One day in fourth grade, the music came to an abrupt halt. People say that magazines and models set off episodes like this, but the misery simply crept up unnoticed until Elizabeth couldn’t remember what it was like to go to the dance studio and not study herself in the mirrors, analyzing every single flaw. A B-plus on a paper became an excuse to throw away her sandwich at lunch or give all her Oreos to an unsuspecting friend. The reflections in mirrors sent Elizabeth into a downward spiral of loathing that streaked her cheeks with the mascara she bought in an attempt to feel beautiful. Nobody noticed her crying in the bathroom during lunch.

Things got better for a while when she surrounded herself with support from friends, family, and a salubrious nutritionist that was obsessed with the benefits of Omega-3 fats. Food passed her lips without resistance, but there was a darkness that lurked just below the ivory surface of Elizabeth’s skin, biding its time to claw its way out of her veins and consume her.

Slowly, the darkness surfaced. Elizabeth closed off her heart and tried to block it out, but the physical and mental exertion took its toll and her eyes sunk into her head as if they wanted to disappear. Sometimes she wished that they would disappear, so she wouldn’t have to look at herself anymore. Then, Elizabeth’s parents made a huge mistake. On her twelfth birthday, she woke up to a huge pile of meticulously wrapped gifts at the foot of her bed. One in particular- a thin, oblong package with a gigantic bow- caught her attention immediately. She felt a kind of sinister pull towards it, and she found her bony arms stretching out towards it of their own volition, itching to tear off the paper. As the wrappings flaked off she caught a glimpse of reflective metal framing her dilated pupils. The savagery in her own eyes frightened her.

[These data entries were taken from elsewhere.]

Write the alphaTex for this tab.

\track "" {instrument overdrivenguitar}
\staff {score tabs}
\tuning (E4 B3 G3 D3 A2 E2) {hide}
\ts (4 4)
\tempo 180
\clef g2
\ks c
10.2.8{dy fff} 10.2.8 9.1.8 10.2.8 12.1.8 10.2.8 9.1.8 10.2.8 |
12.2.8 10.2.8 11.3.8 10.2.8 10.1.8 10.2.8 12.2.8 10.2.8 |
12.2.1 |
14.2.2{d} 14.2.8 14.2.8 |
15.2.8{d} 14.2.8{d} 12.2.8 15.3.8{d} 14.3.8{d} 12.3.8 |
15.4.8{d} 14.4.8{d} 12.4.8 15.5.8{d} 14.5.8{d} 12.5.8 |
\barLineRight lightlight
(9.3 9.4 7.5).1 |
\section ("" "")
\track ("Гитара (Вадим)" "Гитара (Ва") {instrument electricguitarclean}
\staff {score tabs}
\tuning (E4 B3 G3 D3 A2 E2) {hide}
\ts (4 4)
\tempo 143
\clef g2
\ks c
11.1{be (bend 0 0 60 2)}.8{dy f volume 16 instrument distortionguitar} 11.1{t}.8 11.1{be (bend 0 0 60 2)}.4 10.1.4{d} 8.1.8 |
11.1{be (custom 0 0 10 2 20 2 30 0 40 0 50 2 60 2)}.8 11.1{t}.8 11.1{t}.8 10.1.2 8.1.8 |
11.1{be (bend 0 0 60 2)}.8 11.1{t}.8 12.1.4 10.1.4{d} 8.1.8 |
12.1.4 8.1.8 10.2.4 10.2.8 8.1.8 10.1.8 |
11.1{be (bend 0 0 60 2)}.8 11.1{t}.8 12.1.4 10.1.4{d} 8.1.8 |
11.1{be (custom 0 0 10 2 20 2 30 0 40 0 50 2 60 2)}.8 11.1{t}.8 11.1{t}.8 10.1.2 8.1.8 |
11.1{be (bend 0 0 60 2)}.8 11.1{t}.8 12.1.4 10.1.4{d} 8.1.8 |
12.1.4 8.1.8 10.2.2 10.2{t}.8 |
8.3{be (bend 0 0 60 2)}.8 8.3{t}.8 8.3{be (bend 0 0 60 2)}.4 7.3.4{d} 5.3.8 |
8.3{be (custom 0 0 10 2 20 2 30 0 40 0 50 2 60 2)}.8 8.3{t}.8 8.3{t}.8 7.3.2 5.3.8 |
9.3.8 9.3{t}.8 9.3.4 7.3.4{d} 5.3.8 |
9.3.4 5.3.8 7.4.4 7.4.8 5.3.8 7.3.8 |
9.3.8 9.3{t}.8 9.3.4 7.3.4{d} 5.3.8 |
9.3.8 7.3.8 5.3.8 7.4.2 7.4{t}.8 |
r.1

That mirror became a personification of Elizabeth’s self-hatred, her longing for weightlessness, and her fragmented, fragile logic. She set it outside of the shower so she could be reminded of the utter disgustingness of her body every single night and track the recession of her waistline. In one month, she dropped from eighty to seventy pounds but still grabbed at the loose skin around her stomach and inner thighs and screamed, FAT!!!!!! into her pillow at night. Five more pounds, she thought, not realizing that her heart was about to simply give up like she had given up on herself.

 

Now, Elizabeth has regained her love for life. She is beautiful. She has no shame. She gossips with friends and dances and loves herself. She only looks in the mirror to correct her ballet technique during dance class. Even though she has gone through more misery in her adolescence than many people will go through in their entire lives, Elizabeth knows that the world is a wonderful place. Elizabeth is finally okay, and she plans to stay that way forever.